## [DATASET EXCERPT]
_ _ _ _ _ _ _

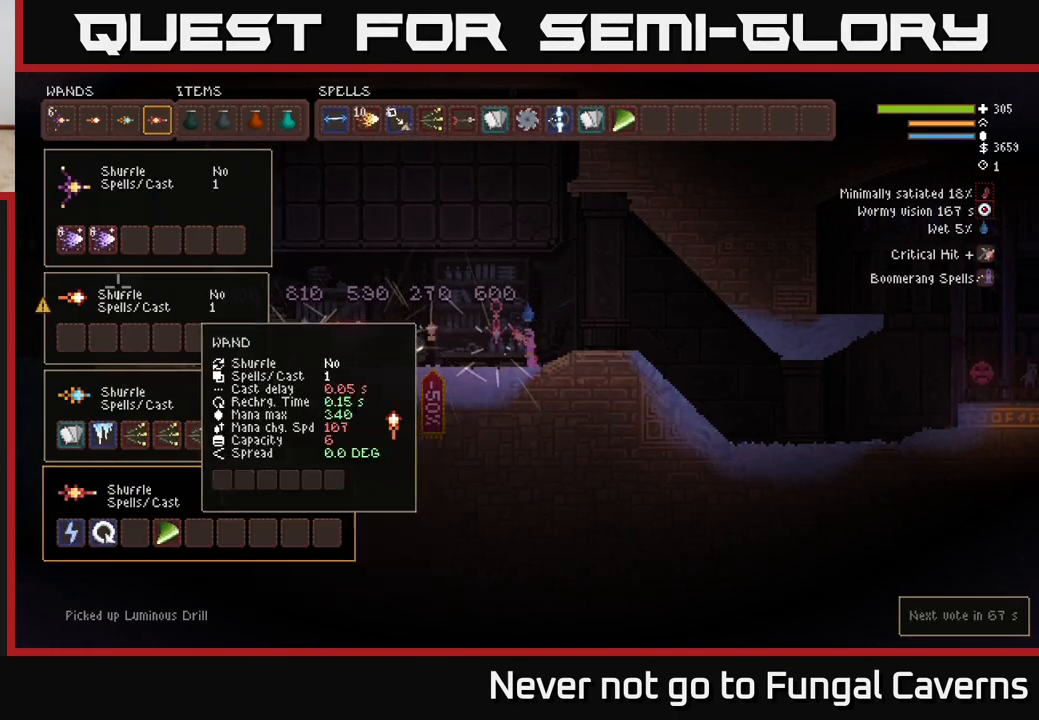
{"buttons": [], "left_stick": "center", "right_stick": "center", "events": []}
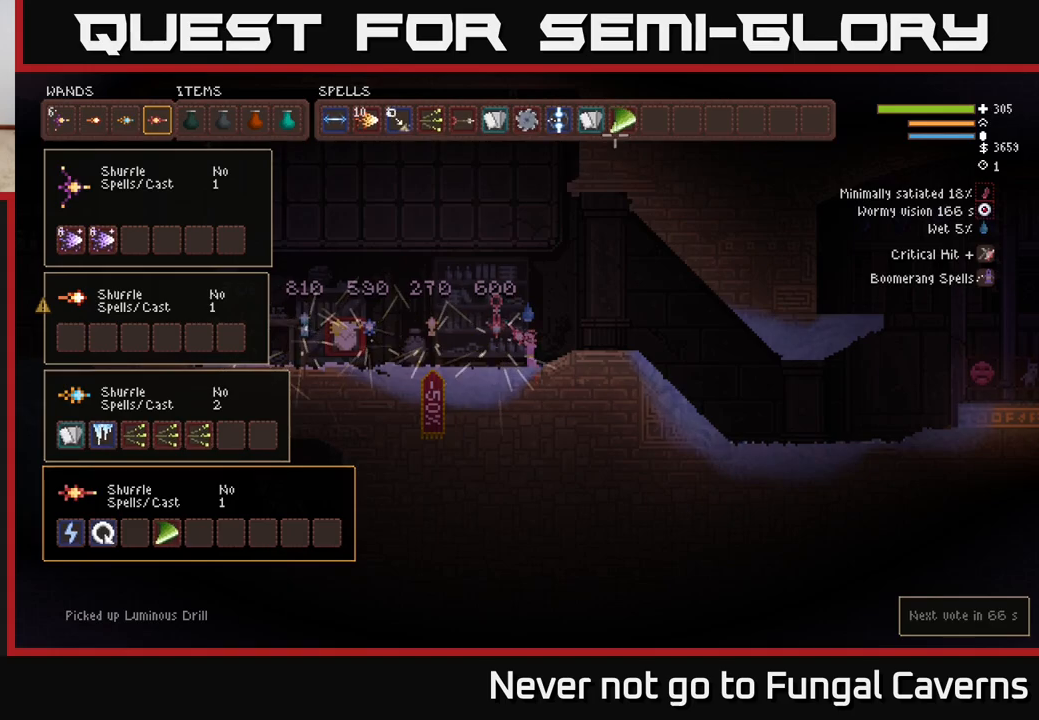
{"buttons": [], "left_stick": "center", "right_stick": "center", "events": []}
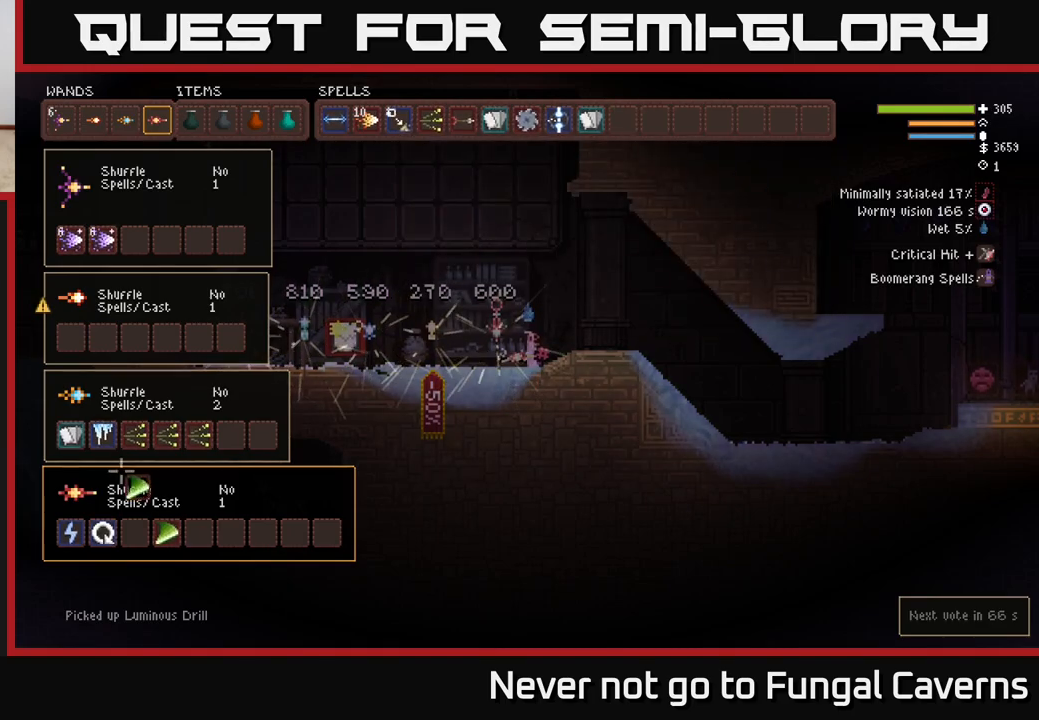
{"buttons": [], "left_stick": "center", "right_stick": "center", "events": []}
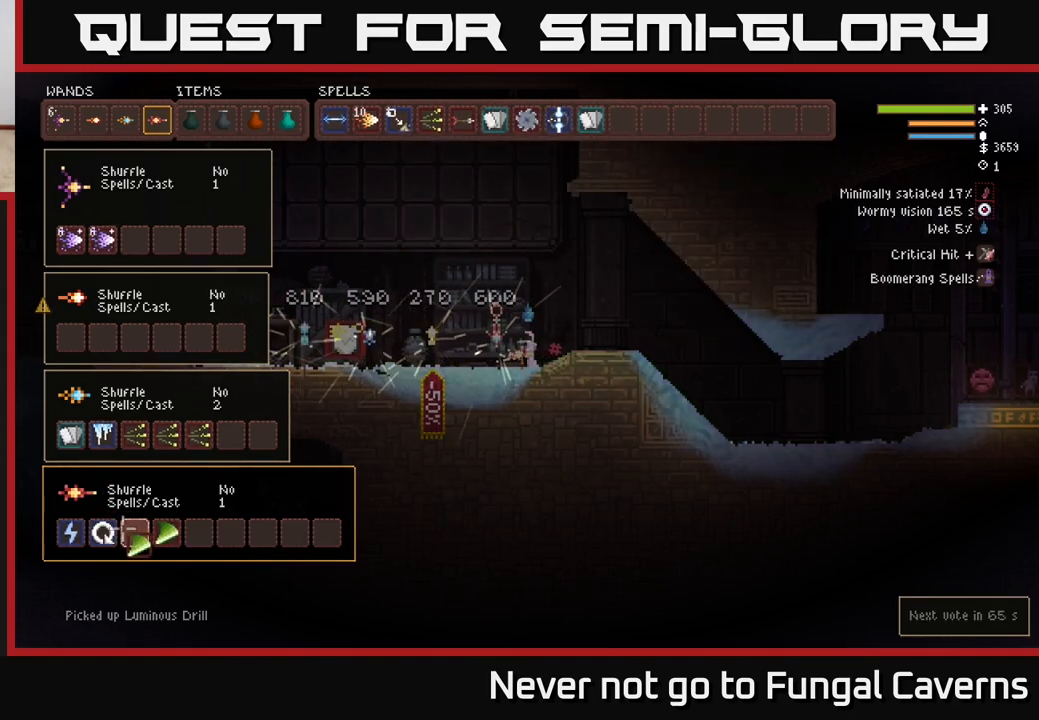
{"buttons": [], "left_stick": "center", "right_stick": "center", "events": [[350, "SELECT", "down"], [483, "SELECT", "up"]]}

_ _ _ _ _ _ _

## [WORK INSTRUCTION]
Please retype the data exactly as it appears, but without any of its pictures.

## [RESULT OF THE EXERCISE]
{"buttons": [], "left_stick": "center", "right_stick": "center", "events": []}
{"buttons": [], "left_stick": "center", "right_stick": "center", "events": []}
{"buttons": [], "left_stick": "center", "right_stick": "center", "events": []}
{"buttons": [], "left_stick": "center", "right_stick": "center", "events": [[350, "SELECT", "down"], [483, "SELECT", "up"]]}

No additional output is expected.